Taher Mokhtar, member of the Freedoms Committee at the Medical Doctors Syndicate, law student Ahmed Hassan and engineering student Hossam al-Din Hammad were arrested from their apartment in Downtown Cairo after security forces carried out a sudden inspection.
Lawyer Mokhtar Mounir from the Association for Freedom of Thought and Expression (AFTE), who headed to the apartment that day, was informed by the Abdeen security forces that leased apartments in the vicinity of the Interior ministry were being inspected as a precautionary measure.

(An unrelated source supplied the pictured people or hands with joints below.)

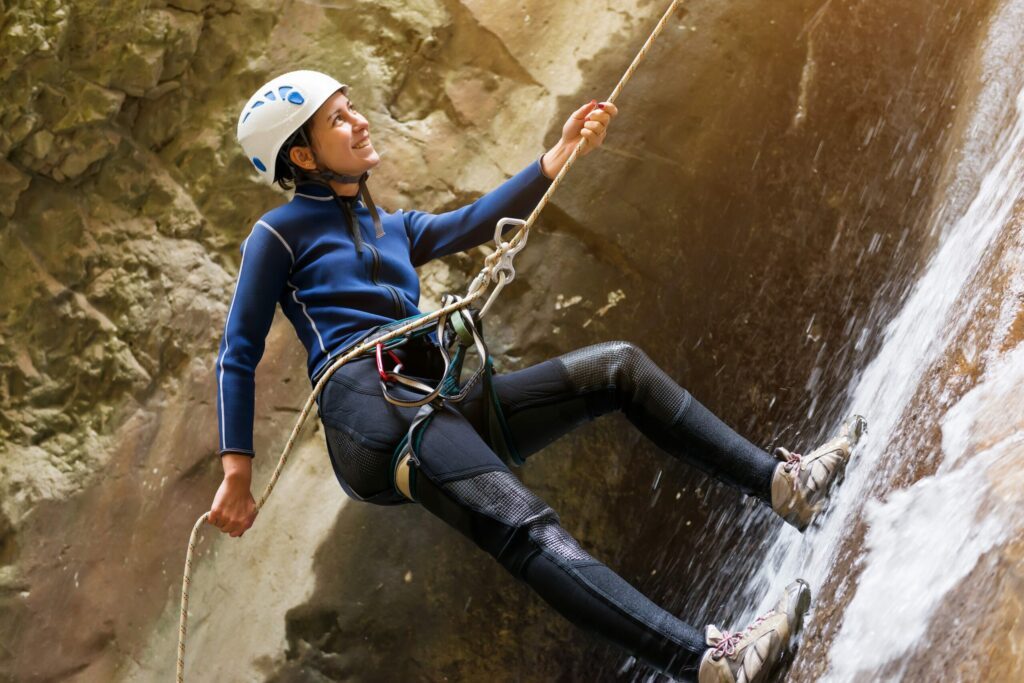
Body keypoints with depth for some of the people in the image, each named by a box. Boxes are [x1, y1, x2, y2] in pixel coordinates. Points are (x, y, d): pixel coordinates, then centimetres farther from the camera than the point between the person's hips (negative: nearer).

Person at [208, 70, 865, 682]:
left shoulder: (393, 229, 29)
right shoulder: (281, 232, 8)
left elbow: (473, 222, 15)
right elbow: (238, 357, 4)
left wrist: (562, 154, 7)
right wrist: (237, 472, -4)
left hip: (439, 405, 8)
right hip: (369, 405, -8)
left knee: (616, 364, -3)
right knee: (524, 524, -30)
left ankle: (780, 481, -12)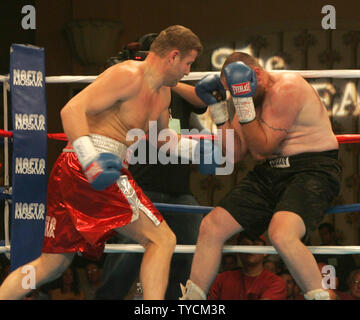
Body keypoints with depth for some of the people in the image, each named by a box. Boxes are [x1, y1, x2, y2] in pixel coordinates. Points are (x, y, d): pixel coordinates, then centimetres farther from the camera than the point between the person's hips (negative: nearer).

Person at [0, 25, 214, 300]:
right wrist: (91, 160, -32)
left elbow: (162, 138, 38)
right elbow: (72, 109, -21)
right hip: (85, 170, -10)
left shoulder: (162, 94, 20)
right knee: (162, 240, -10)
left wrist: (194, 149, 20)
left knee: (50, 266, 13)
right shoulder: (128, 76, -11)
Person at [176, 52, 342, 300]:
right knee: (212, 226, 0)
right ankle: (191, 298, 13)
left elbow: (264, 146, -16)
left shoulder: (286, 88, -14)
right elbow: (236, 152, 10)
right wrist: (218, 108, 3)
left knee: (281, 233, -34)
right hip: (269, 173, 9)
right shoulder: (251, 97, 13)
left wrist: (243, 103, -22)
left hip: (311, 170, -9)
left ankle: (321, 296, -19)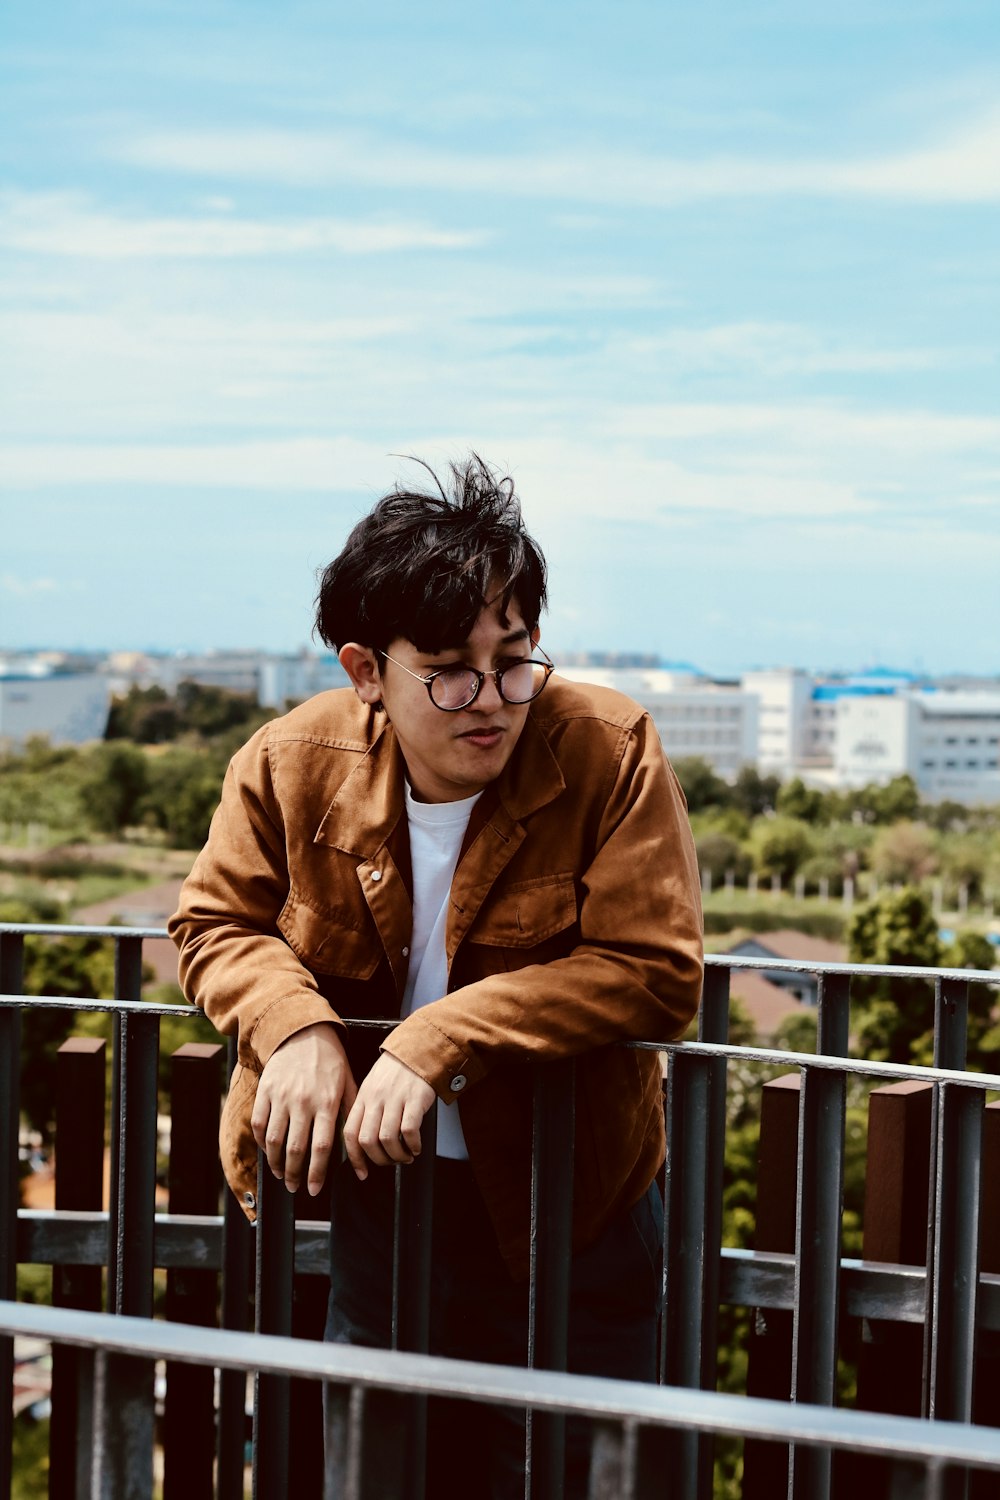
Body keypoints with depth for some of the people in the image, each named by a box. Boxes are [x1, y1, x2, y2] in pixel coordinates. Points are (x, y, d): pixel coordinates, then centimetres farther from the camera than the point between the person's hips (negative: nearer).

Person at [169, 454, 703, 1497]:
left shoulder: (609, 754, -18)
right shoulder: (289, 763, -9)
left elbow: (653, 969, -22)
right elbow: (215, 923, 3)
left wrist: (439, 1042, -27)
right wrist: (295, 1024, -19)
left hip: (569, 1211, -2)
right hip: (374, 1190, 3)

The three were taken to the Abdeen police station to be questioned by the Homeland Security officials. Some equipment was confiscated from the apartment including papers and a personal computer.
They were accused of possessing leaflets calling for the overthrow of the regime. The leaflets featured content criminalizing medical negligence in prisons coupled with calls to reform the health sector as well as demands to overthrow the current government, according to AFTE.
The Doctors' Syndicate demanded Mokhtar's release in a statement on Friday, and mentioned that Mokhtar was responsible for following up on the health conditions of detainees, which explains the presence of publications and material featuring content related to detainees in the apartment.
Homeland security investigations indicated that the detained individuals were attempting to incite citizens to join protests on Jan. 25.
Security forces have been carrying out several arrests and raids in the prelude to the fifth anniversary of the Jan. 25 revolution.
On the same day of the arrests, the headquarters of privately-owned Masr al-Arabia, a Cairo-based news website, was stormed by security forces and its managing editor arrested. The editor was released Friday pending investigation.
Also, Egyptian poet and novelist Omar Hazek was prevented Thursday from travelling to the Netherlands while he was on his way to attend the Writers Unlimited Festival, where he was set to receive the Oxfam Novib/PEN Awards for Freedom of Expression in a ceremony.
Hazek spent two years in prison before he was pardoned among 100 others last September by virtue of a presidential decree.
President Abdel Fattah Al-Sisi, aided by other state institutions, had previously warned against the consequences of renewed protests.
Five years ago in January, hundreds of thousands took to the streets, leading to the ouster of then-President Hosni Mubarak who ruled the country for around 30 years.